Reproduce the data below word for word, omitting the pictures.

> Provided data
^^^^^^^^^^^^^^^^

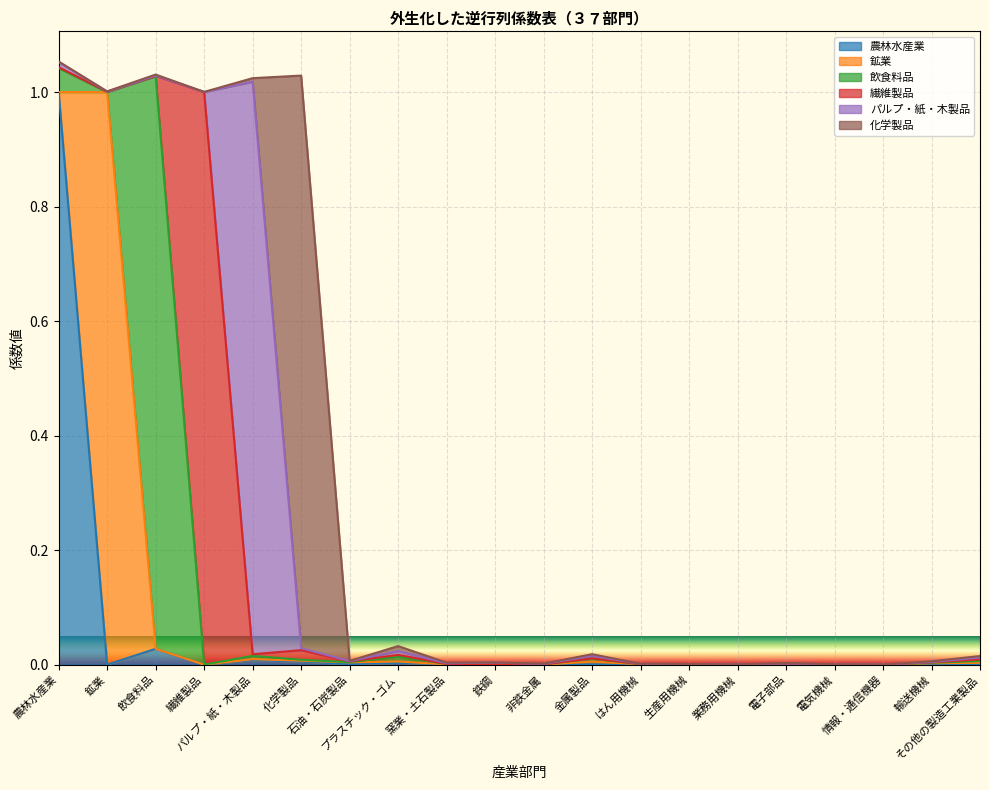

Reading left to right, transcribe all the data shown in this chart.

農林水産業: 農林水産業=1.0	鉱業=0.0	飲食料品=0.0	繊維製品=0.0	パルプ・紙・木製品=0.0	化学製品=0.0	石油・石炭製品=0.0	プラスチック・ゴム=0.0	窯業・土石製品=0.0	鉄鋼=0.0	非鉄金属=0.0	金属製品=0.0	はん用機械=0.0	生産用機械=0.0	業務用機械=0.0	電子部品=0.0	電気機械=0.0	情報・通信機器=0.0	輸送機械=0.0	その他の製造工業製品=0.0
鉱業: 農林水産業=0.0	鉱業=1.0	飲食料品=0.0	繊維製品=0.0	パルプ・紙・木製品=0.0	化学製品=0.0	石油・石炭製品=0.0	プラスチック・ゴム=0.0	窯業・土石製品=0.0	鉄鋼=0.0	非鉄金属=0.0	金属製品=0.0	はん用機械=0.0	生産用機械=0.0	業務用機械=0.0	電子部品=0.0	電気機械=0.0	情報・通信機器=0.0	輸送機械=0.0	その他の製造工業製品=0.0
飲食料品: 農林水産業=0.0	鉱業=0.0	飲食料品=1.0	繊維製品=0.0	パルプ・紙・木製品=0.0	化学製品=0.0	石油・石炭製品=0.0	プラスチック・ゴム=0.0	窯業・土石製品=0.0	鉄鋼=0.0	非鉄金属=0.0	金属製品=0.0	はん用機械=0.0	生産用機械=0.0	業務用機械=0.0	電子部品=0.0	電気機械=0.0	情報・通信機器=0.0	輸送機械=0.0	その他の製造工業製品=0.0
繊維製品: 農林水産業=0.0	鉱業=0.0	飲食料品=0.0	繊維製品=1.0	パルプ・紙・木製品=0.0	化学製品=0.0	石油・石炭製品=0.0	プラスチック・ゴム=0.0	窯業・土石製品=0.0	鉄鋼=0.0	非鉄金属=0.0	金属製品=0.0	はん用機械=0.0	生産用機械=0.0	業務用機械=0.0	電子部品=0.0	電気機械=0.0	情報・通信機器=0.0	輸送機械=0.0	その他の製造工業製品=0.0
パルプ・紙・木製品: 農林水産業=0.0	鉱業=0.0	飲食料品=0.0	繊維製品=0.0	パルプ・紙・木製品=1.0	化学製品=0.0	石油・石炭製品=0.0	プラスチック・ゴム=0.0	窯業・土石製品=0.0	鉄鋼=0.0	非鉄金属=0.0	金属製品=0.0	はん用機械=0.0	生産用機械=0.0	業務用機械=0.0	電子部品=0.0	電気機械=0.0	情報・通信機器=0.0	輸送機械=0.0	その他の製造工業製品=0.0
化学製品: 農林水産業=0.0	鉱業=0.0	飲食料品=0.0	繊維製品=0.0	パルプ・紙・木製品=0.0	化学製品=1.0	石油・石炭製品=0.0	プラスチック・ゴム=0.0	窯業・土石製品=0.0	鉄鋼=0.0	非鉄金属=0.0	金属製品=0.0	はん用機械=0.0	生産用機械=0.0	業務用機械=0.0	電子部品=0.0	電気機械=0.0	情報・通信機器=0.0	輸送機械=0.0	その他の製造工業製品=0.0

^^^^^^^^^^^^^^^^

> Exercise result
Reading left to right, transcribe all the data shown in this chart.

農林水産業: 農林水産業=1.0	鉱業=0.0	飲食料品=0.0	繊維製品=0.0	パルプ・紙・木製品=0.0	化学製品=0.0	石油・石炭製品=0.0	プラスチック・ゴム=0.0	窯業・土石製品=0.0	鉄鋼=0.0	非鉄金属=0.0	金属製品=0.0	はん用機械=0.0	生産用機械=0.0	業務用機械=0.0	電子部品=0.0	電気機械=0.0	情報・通信機器=0.0	輸送機械=0.0	その他の製造工業製品=0.0
鉱業: 農林水産業=0.0	鉱業=1.0	飲食料品=0.0	繊維製品=0.0	パルプ・紙・木製品=0.0	化学製品=0.0	石油・石炭製品=0.0	プラスチック・ゴム=0.0	窯業・土石製品=0.0	鉄鋼=0.0	非鉄金属=0.0	金属製品=0.0	はん用機械=0.0	生産用機械=0.0	業務用機械=0.0	電子部品=0.0	電気機械=0.0	情報・通信機器=0.0	輸送機械=0.0	その他の製造工業製品=0.0
飲食料品: 農林水産業=0.0	鉱業=0.0	飲食料品=1.0	繊維製品=0.0	パルプ・紙・木製品=0.0	化学製品=0.0	石油・石炭製品=0.0	プラスチック・ゴム=0.0	窯業・土石製品=0.0	鉄鋼=0.0	非鉄金属=0.0	金属製品=0.0	はん用機械=0.0	生産用機械=0.0	業務用機械=0.0	電子部品=0.0	電気機械=0.0	情報・通信機器=0.0	輸送機械=0.0	その他の製造工業製品=0.0
繊維製品: 農林水産業=0.0	鉱業=0.0	飲食料品=0.0	繊維製品=1.0	パルプ・紙・木製品=0.0	化学製品=0.0	石油・石炭製品=0.0	プラスチック・ゴム=0.0	窯業・土石製品=0.0	鉄鋼=0.0	非鉄金属=0.0	金属製品=0.0	はん用機械=0.0	生産用機械=0.0	業務用機械=0.0	電子部品=0.0	電気機械=0.0	情報・通信機器=0.0	輸送機械=0.0	その他の製造工業製品=0.0
パルプ・紙・木製品: 農林水産業=0.0	鉱業=0.0	飲食料品=0.0	繊維製品=0.0	パルプ・紙・木製品=1.0	化学製品=0.0	石油・石炭製品=0.0	プラスチック・ゴム=0.0	窯業・土石製品=0.0	鉄鋼=0.0	非鉄金属=0.0	金属製品=0.0	はん用機械=0.0	生産用機械=0.0	業務用機械=0.0	電子部品=0.0	電気機械=0.0	情報・通信機器=0.0	輸送機械=0.0	その他の製造工業製品=0.0
化学製品: 農林水産業=0.0	鉱業=0.0	飲食料品=0.0	繊維製品=0.0	パルプ・紙・木製品=0.0	化学製品=1.0	石油・石炭製品=0.0	プラスチック・ゴム=0.0	窯業・土石製品=0.0	鉄鋼=0.0	非鉄金属=0.0	金属製品=0.0	はん用機械=0.0	生産用機械=0.0	業務用機械=0.0	電子部品=0.0	電気機械=0.0	情報・通信機器=0.0	輸送機械=0.0	その他の製造工業製品=0.0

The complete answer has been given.